At this point I went back to other commenters on the original source - the May symposium - looking for a 'cheap' source. On the multivu summary I found David Klonoff, using 'some low-cost meters'. He is president of DTS, but in this context he was apparently summarizing. There is a substantial semantic difference between 'some low-cost meters' and the end rendition 'cheap', the latter implies 'all'. Please see the multivu quotes of the Klonoff interview, or buy the Gray Sheet summary which has different quotes but not the 'low-cost' one.

2) Competitive bidding; a full two paragraphs of the article after the CloseConcerns 'cheap' attack are devoted to competitive bidding in ObamaCare. Once again this is primarily attributed to "Close Concerns". I maintain that this is an irrelevant to the issue of the accuracy of BG meters and is, IMO, a political discussion.

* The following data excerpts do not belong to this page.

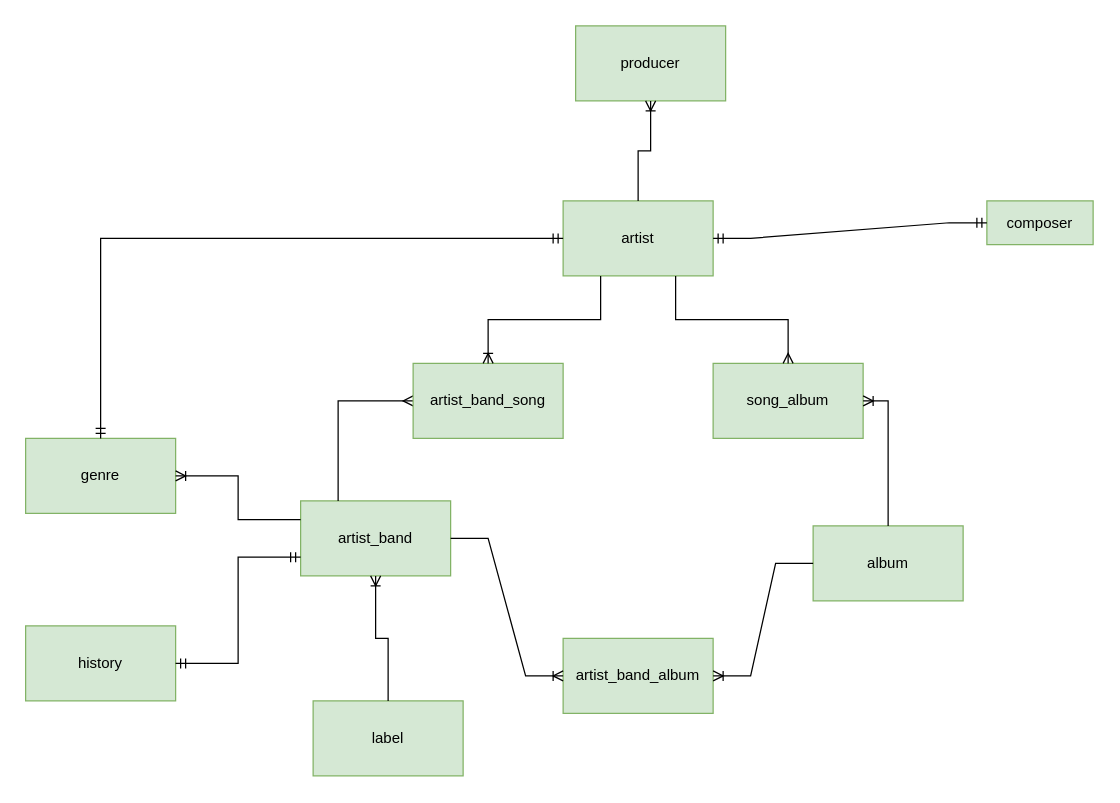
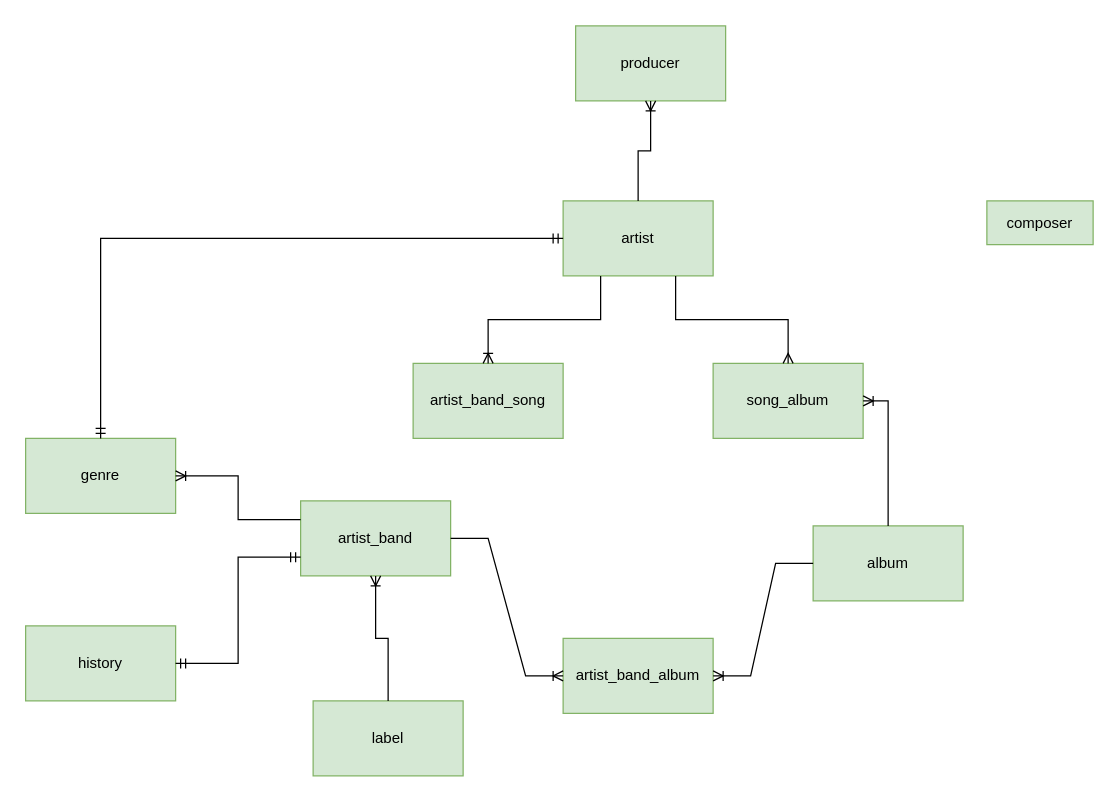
  <mxCell id="0" />
  <mxCell id="1" parent="0" />
  <mxCell id="2" value="artist_band" style="rounded=0;whiteSpace=wrap;html=1;fillColor=#d5e8d4;strokeColor=#82b366;" vertex="1" parent="1"><mxGeometry x="240" y="400" width="120" height="60" as="geometry" /></mxCell>
  <mxCell id="3" value="artist_band_album" style="rounded=0;whiteSpace=wrap;html=1;fillColor=#d5e8d4;strokeColor=#82b366;" vertex="1" parent="1"><mxGeometry x="450" y="510" width="120" height="60" as="geometry" /></mxCell>
  <mxCell id="4" value="producer" style="rounded=0;whiteSpace=wrap;html=1;fillColor=#d5e8d4;strokeColor=#82b366;" vertex="1" parent="1"><mxGeometry x="460" y="20" width="120" height="60" as="geometry" /></mxCell>
  <mxCell id="5" value="artist" style="rounded=0;whiteSpace=wrap;html=1;fillColor=#d5e8d4;strokeColor=#82b366;" vertex="1" parent="1"><mxGeometry x="450" y="160" width="120" height="60" as="geometry" /></mxCell>
  <mxCell id="6" value="genre" style="rounded=0;whiteSpace=wrap;html=1;fillColor=#d5e8d4;strokeColor=#82b366;" vertex="1" parent="1"><mxGeometry x="20" y="350" width="120" height="60" as="geometry" /></mxCell>
  <mxCell id="7" value="label" style="rounded=0;whiteSpace=wrap;html=1;fillColor=#d5e8d4;strokeColor=#82b366;" vertex="1" parent="1"><mxGeometry x="250" y="560" width="120" height="60" as="geometry" /></mxCell>
  <mxCell id="8" value="composer" style="rounded=0;whiteSpace=wrap;html=1;fillColor=#d5e8d4;strokeColor=#82b366;" vertex="1" parent="1"><mxGeometry x="789" y="160" width="85" height="35" as="geometry" /></mxCell>
  <mxCell id="9" value="history" style="rounded=0;whiteSpace=wrap;html=1;fillColor=#d5e8d4;strokeColor=#82b366;" vertex="1" parent="1"><mxGeometry x="20" y="500" width="120" height="60" as="geometry" /></mxCell>
  <mxCell id="10" value="" style="edgeStyle=entityRelationEdgeStyle;fontSize=12;html=1;endArrow=ERoneToMany;rounded=0;exitX=1;exitY=0.5;exitDx=0;exitDy=0;entryX=0;entryY=0.5;entryDx=0;entryDy=0;" edge="1" parent="1" source="2" target="3"><mxGeometry width="100" height="100" relative="1" as="geometry"><mxPoint x="400" y="680" as="sourcePoint" /><mxPoint x="500" y="580" as="targetPoint" /></mxGeometry></mxCell>
  <mxCell id="11" value="album" style="rounded=0;whiteSpace=wrap;html=1;fillColor=#d5e8d4;strokeColor=#82b366;" vertex="1" parent="1"><mxGeometry x="650" y="420" width="120" height="60" as="geometry" /></mxCell>
  <mxCell id="12" value="" style="edgeStyle=entityRelationEdgeStyle;fontSize=12;html=1;endArrow=ERoneToMany;rounded=0;exitX=0;exitY=0.5;exitDx=0;exitDy=0;entryX=1;entryY=0.5;entryDx=0;entryDy=0;" edge="1" parent="1" source="11" target="3"><mxGeometry width="100" height="100" relative="1" as="geometry"><mxPoint x="400" y="680" as="sourcePoint" /><mxPoint x="500" y="580" as="targetPoint" /></mxGeometry></mxCell>
- <mxCell id="13" value="" style="edgeStyle=orthogonalEdgeStyle;fontSize=12;html=1;endArrow=ERmany;rounded=0;exitX=0.25;exitY=0;exitDx=0;exitDy=0;entryX=0;entryY=0.5;entryDx=0;entryDy=0;" edge="1" parent="1" source="2" target="14"><mxGeometry width="100" height="100" relative="1" as="geometry"><mxPoint x="400" y="520" as="sourcePoint" /><mxPoint x="500" y="420" as="targetPoint" /></mxGeometry></mxCell>
  <mxCell id="14" value="artist_band_song" style="rounded=0;whiteSpace=wrap;html=1;fillColor=#d5e8d4;strokeColor=#82b366;" vertex="1" parent="1"><mxGeometry x="330" y="290" width="120" height="60" as="geometry" /></mxCell>
  <mxCell id="15" value="song_album" style="rounded=0;whiteSpace=wrap;html=1;fillColor=#d5e8d4;strokeColor=#82b366;" vertex="1" parent="1"><mxGeometry x="570" y="290" width="120" height="60" as="geometry" /></mxCell>
  <mxCell id="16" value="" style="edgeStyle=orthogonalEdgeStyle;fontSize=12;html=1;endArrow=ERoneToMany;rounded=0;exitX=0.25;exitY=1;exitDx=0;exitDy=0;entryX=0.5;entryY=0;entryDx=0;entryDy=0;" edge="1" parent="1" source="5" target="14"><mxGeometry width="100" height="100" relative="1" as="geometry"><mxPoint x="400" y="430" as="sourcePoint" /><mxPoint x="500" y="330" as="targetPoint" /></mxGeometry></mxCell>
  <mxCell id="17" value="" style="edgeStyle=orthogonalEdgeStyle;fontSize=12;html=1;endArrow=ERmany;rounded=0;entryX=0.5;entryY=0;entryDx=0;entryDy=0;exitX=0.75;exitY=1;exitDx=0;exitDy=0;" edge="1" parent="1" source="5" target="15"><mxGeometry width="100" height="100" relative="1" as="geometry"><mxPoint x="400" y="430" as="sourcePoint" /><mxPoint x="500" y="330" as="targetPoint" /></mxGeometry></mxCell>
  <mxCell id="18" value="" style="edgeStyle=orthogonalEdgeStyle;fontSize=12;html=1;endArrow=ERoneToMany;rounded=0;entryX=1;entryY=0.5;entryDx=0;entryDy=0;exitX=0.5;exitY=0;exitDx=0;exitDy=0;" edge="1" parent="1" source="11" target="15"><mxGeometry width="100" height="100" relative="1" as="geometry"><mxPoint x="400" y="430" as="sourcePoint" /><mxPoint x="500" y="330" as="targetPoint" /></mxGeometry></mxCell>
  <mxCell id="19" value="" style="edgeStyle=orthogonalEdgeStyle;fontSize=12;html=1;endArrow=ERoneToMany;rounded=0;exitX=0;exitY=0.25;exitDx=0;exitDy=0;entryX=1;entryY=0.5;entryDx=0;entryDy=0;" edge="1" parent="1" source="2" target="6"><mxGeometry width="100" height="100" relative="1" as="geometry"><mxPoint x="400" y="520" as="sourcePoint" /><mxPoint x="500" y="420" as="targetPoint" /></mxGeometry></mxCell>
  <mxCell id="20" value="" style="edgeStyle=orthogonalEdgeStyle;fontSize=12;html=1;endArrow=ERoneToMany;rounded=0;exitX=0.5;exitY=0;exitDx=0;exitDy=0;entryX=0.5;entryY=1;entryDx=0;entryDy=0;" edge="1" parent="1" source="5" target="4"><mxGeometry width="100" height="100" relative="1" as="geometry"><mxPoint x="400" y="270" as="sourcePoint" /><mxPoint x="500" y="170" as="targetPoint" /></mxGeometry></mxCell>
  <mxCell id="21" value="" style="edgeStyle=orthogonalEdgeStyle;fontSize=12;html=1;endArrow=ERmandOne;startArrow=ERmandOne;rounded=0;entryX=0;entryY=0.75;entryDx=0;entryDy=0;" edge="1" parent="1" source="9" target="2"><mxGeometry width="100" height="100" relative="1" as="geometry"><mxPoint x="400" y="430" as="sourcePoint" /><mxPoint x="500" y="330" as="targetPoint" /></mxGeometry></mxCell>
- <mxCell id="22" value="" style="edgeStyle=entityRelationEdgeStyle;fontSize=12;html=1;endArrow=ERmandOne;startArrow=ERmandOne;rounded=0;entryX=0;entryY=0.5;entryDx=0;entryDy=0;exitX=1;exitY=0.5;exitDx=0;exitDy=0;" edge="1" parent="1" source="5" target="8"><mxGeometry width="100" height="100" relative="1" as="geometry"><mxPoint x="400" y="350" as="sourcePoint" /><mxPoint x="500" y="250" as="targetPoint" /></mxGeometry></mxCell>
  <mxCell id="23" value="" style="edgeStyle=orthogonalEdgeStyle;fontSize=12;html=1;endArrow=ERmandOne;startArrow=ERmandOne;rounded=0;exitX=0.5;exitY=0;exitDx=0;exitDy=0;entryX=0;entryY=0.5;entryDx=0;entryDy=0;" edge="1" parent="1" source="6" target="5"><mxGeometry width="100" height="100" relative="1" as="geometry"><mxPoint x="400" y="350" as="sourcePoint" /><mxPoint x="500" y="250" as="targetPoint" /></mxGeometry></mxCell>
  <mxCell id="24" value="" style="edgeStyle=orthogonalEdgeStyle;fontSize=12;html=1;endArrow=ERoneToMany;rounded=0;exitX=0.5;exitY=0;exitDx=0;exitDy=0;entryX=0.5;entryY=1;entryDx=0;entryDy=0;" edge="1" parent="1" source="7" target="2"><mxGeometry width="100" height="100" relative="1" as="geometry"><mxPoint x="150" y="550" as="sourcePoint" /><mxPoint x="250" y="450" as="targetPoint" /></mxGeometry></mxCell>
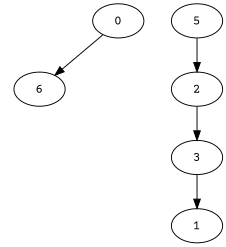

3) 'Asia[n]'; this is racist. There is no credible attribute to the whole paragraph, the reference to the EU issue is to the EU press release which asserts a general lack of regulation and cites breast implants and hip replacements as the evidence. The paragraph reads like it was written by a lobbyist; it sandwiches two unrelated and unattributed statements that are barely meaningful between an irrelevant anchor sentence.

There are too many issues here with regard to how or why this web site was constructed for me to be able to offer any constructive criticism. I think tudiabetes.org needs to step back from this and ask itself what the real issue is.